November 13, 2011

About the Author: Celine Gaurier-Joubert

Celine Gaurier-Joubert
Founder of The London Piano Institute, Celine Gaurier-Joubert is a concert pianist and one of the world’s leading expert on piano education for adults.
As a new piano enthusiast sitting in front of the black and white notes for the very first time, it can be quite a daunting experience!You will probably feel lost and slightly confused by the magnitude of the piano’s keyboard.
The most important thing to remember is that a piano has 7 white notes namely C,D,E,F,G,A,B and 5 black notes C#, D#, F#, G#, A# or Db, Eb, Gb, Ab, Bb (depending upon which key your in). Nevertheless there’s only 7 white plus 5 black which equals a total of 12 piano notes.

The next thing to notice is that the keys repeat again and again and again.

This diagram demonstrates how it works:

Diagram number 1 shows the 12 notes in total



Diagram number 2 demonstrates how this pattern keeps repeating over and over across the entire piano’s keyboard.



So in actual fact if you think about the nature of this wonderful instrument you will notice that it is a repeated keyboard designed to fit a human’s reach. (If we had very, very, very, long arms, we could have a 10 meter wide piano repeating the notes again and again – although this would probably not make much sense as we would not be able to hear the extremely low and high frequencies!)

I hope you’ve enjoyed this little article about how the piano works. It’s essential to understand the nature of an instrument in order to enjoy it more. Piano students who understand the nature of the instrument and how it works will make much faster progress than those without this basic understanding.
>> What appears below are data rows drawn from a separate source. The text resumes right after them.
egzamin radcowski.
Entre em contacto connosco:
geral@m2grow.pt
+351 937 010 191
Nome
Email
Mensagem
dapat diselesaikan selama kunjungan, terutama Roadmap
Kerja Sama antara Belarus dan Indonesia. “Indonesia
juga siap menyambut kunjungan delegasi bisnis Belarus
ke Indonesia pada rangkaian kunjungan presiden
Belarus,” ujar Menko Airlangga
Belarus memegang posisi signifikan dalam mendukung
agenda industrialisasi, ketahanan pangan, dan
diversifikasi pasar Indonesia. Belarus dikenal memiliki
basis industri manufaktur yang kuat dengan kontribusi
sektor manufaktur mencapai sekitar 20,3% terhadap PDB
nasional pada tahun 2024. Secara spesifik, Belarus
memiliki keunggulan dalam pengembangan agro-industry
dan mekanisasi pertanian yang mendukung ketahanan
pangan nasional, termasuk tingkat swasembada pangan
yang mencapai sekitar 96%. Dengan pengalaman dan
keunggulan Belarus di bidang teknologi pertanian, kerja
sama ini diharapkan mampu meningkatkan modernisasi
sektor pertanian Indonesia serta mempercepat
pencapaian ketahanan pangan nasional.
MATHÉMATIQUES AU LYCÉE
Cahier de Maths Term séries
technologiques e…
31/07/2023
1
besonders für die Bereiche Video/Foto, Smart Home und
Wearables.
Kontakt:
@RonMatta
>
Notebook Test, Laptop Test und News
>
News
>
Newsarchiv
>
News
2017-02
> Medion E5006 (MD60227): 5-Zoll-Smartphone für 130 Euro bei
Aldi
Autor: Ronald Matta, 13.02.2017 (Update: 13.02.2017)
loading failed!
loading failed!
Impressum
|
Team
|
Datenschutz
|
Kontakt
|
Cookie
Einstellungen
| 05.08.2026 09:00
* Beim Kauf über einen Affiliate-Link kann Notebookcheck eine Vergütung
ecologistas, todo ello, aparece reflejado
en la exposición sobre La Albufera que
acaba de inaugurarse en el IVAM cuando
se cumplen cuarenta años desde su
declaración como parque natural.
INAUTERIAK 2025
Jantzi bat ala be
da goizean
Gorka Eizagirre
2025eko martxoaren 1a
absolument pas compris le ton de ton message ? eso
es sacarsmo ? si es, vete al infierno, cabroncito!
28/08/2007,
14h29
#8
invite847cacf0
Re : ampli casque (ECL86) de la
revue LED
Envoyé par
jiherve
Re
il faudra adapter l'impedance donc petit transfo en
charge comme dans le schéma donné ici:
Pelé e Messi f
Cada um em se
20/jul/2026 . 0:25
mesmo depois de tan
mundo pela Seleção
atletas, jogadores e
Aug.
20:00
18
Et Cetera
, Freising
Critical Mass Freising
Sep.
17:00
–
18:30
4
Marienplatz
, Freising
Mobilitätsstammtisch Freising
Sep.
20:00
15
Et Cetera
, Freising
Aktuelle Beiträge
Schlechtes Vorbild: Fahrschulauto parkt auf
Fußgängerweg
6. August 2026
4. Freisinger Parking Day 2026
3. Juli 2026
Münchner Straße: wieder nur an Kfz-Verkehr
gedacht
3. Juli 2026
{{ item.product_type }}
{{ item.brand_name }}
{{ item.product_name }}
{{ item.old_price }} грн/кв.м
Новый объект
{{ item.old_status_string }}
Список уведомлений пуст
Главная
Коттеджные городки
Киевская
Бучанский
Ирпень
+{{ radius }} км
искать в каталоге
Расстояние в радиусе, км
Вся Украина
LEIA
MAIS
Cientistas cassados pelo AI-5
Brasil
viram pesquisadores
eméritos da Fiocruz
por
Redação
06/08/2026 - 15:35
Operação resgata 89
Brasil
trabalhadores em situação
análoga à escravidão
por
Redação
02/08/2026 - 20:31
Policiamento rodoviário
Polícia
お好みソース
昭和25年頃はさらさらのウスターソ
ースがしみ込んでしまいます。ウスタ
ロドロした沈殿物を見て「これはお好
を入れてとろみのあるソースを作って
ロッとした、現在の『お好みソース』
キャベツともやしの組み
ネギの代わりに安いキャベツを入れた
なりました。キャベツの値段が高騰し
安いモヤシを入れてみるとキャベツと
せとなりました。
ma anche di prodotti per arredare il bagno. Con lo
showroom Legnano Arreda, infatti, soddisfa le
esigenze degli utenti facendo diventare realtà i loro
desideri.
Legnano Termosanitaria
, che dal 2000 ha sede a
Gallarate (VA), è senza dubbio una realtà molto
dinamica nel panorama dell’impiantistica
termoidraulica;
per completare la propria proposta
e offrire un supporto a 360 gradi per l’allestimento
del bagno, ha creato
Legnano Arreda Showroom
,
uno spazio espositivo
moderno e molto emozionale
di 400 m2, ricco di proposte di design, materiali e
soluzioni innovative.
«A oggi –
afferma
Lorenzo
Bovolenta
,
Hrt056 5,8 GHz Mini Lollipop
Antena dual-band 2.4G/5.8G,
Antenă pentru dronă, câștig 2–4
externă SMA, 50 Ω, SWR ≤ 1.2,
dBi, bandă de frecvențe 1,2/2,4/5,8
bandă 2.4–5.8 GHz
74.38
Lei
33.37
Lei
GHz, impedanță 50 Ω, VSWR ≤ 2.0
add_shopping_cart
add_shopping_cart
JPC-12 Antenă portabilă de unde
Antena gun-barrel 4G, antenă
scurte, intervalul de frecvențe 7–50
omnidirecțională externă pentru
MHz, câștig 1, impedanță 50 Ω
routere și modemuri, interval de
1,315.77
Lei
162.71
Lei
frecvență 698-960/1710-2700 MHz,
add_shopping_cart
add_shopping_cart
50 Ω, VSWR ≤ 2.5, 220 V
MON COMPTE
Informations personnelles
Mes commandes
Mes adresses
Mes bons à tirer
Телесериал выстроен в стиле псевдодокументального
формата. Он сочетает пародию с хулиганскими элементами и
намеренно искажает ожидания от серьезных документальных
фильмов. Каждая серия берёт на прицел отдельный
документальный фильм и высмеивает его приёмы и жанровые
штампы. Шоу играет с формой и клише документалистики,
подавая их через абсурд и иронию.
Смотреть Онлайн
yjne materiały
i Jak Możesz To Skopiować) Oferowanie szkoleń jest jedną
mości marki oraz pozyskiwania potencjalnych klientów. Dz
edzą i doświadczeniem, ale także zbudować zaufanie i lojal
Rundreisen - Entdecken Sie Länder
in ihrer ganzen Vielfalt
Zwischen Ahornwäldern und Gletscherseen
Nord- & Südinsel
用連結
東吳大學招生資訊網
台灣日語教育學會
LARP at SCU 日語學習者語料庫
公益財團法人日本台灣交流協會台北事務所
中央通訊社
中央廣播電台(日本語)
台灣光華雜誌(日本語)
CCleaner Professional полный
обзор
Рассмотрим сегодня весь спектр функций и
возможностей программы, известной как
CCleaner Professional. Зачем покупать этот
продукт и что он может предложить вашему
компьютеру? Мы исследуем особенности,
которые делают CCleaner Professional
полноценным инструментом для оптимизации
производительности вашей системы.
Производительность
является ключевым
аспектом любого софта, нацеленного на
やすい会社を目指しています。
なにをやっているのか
A small tip for beginners: Buy a small little keyboard that you can take with you wherever you go. (At work/holiday or a business trip). You can then use that mini keyboard to visualise this exercise in more depth and to practice some of your scale patterns on it throughout different octaves of the keyboard. (An octave is a length of 12. Each new time the 12 notes are repeated, we are operating in a new octave. The sound will go higher in pitch when we ascend on the keyboard and lower in pitch when we descend.)